PP51B-1117:
Combined effects of warming, acidification and changing ocean circulation on the marine carbon cycle during the PETM

Friday, 19 December 2014
Mathias Heinze and Tatiana Ilyina, Max Planck Institute for Meteorology, Hamburg, Germany
Abstract:
We are studying the ocean biogeochemistry during the Paleocene-Eocene Thermal Maximum (PETM; 55 million years ago) with an Earth System Model (ESM). During this period of abrupt environmental change the climate underwent a significant transformation within short geological timescales (~10 ky). The PETM is globally recorded in proxy-data by a negative δ13C carbon isotope excursion and carbonate dissolution in the ocean, suggesting that the occurred warming was caused by massive carbon release. To investigate the marine biogeochemistry before and during the onset of the PETM we use the ESM of the Max Planck Institute for Meteorology to simulate scenarios with different rates of carbon release over several thousand years. Starting from an already warmer background climate than present, the atmospheric CO2 increase and concomitant warming lead to acidification and deoxygenation of mid and deep ocean waters.
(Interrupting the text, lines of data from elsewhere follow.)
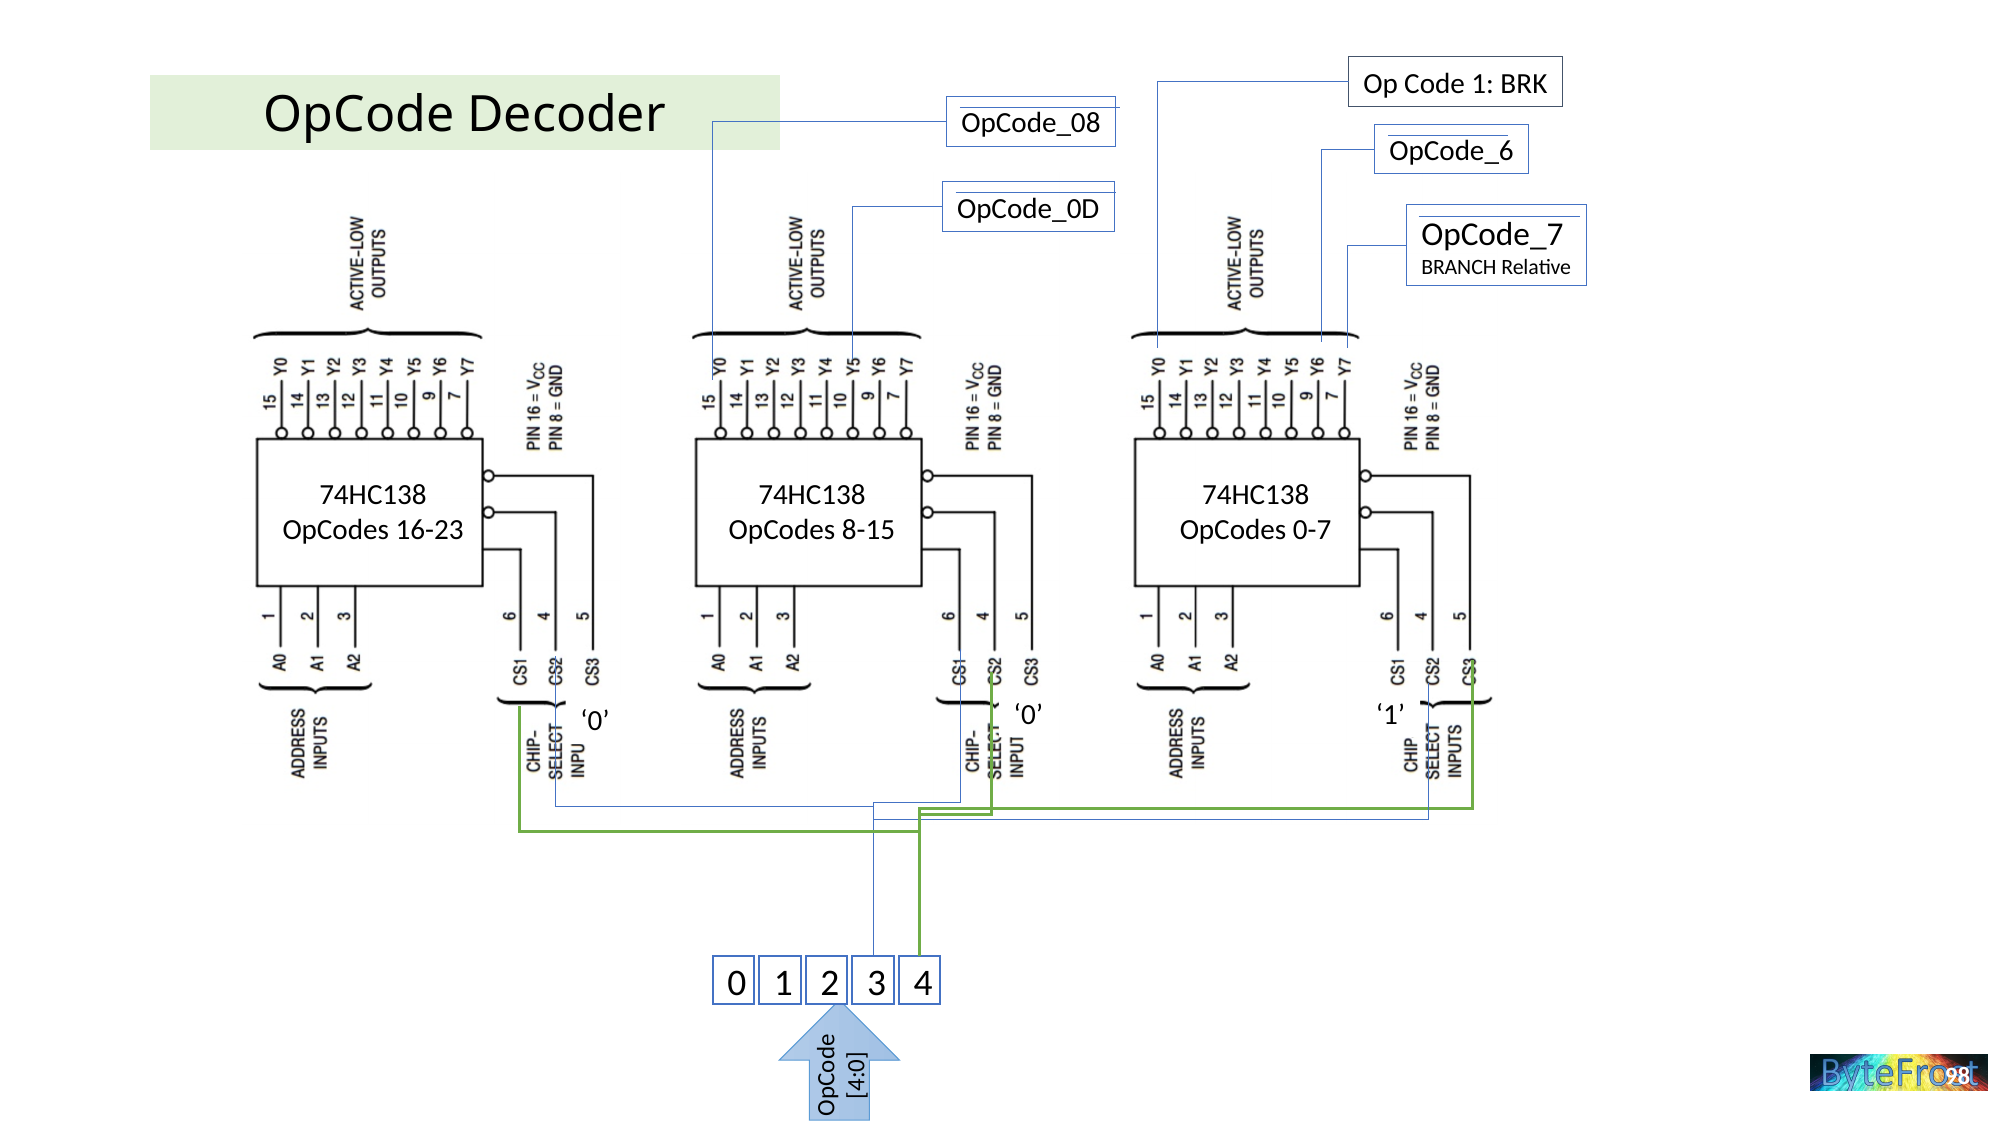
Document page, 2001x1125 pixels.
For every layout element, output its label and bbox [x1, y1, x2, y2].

text_box [1348, 56, 1563, 107]
picture [1810, 1054, 1988, 1091]
title [150, 75, 780, 150]
text_box [1535, 1044, 1986, 1105]
title [713, 122, 780, 134]
text_box [242, 96, 1589, 1121]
Our results indicate that a weakening of deep water formation, caused by global warming, plays a major role in producing inhospitable conditions for benthic organisms during the PETM. We show how the interaction between biological and physical responses to the carbon perturbation lead to the observed calcite sediment dissolution in the deep ocean. At the surface a weakening of the physical and biological carbon pump restricts the oceanic uptake capacity of atmospheric CO2 which helps to maintain elevated atmospheric CO2 concentrations and temperatures throughout the event.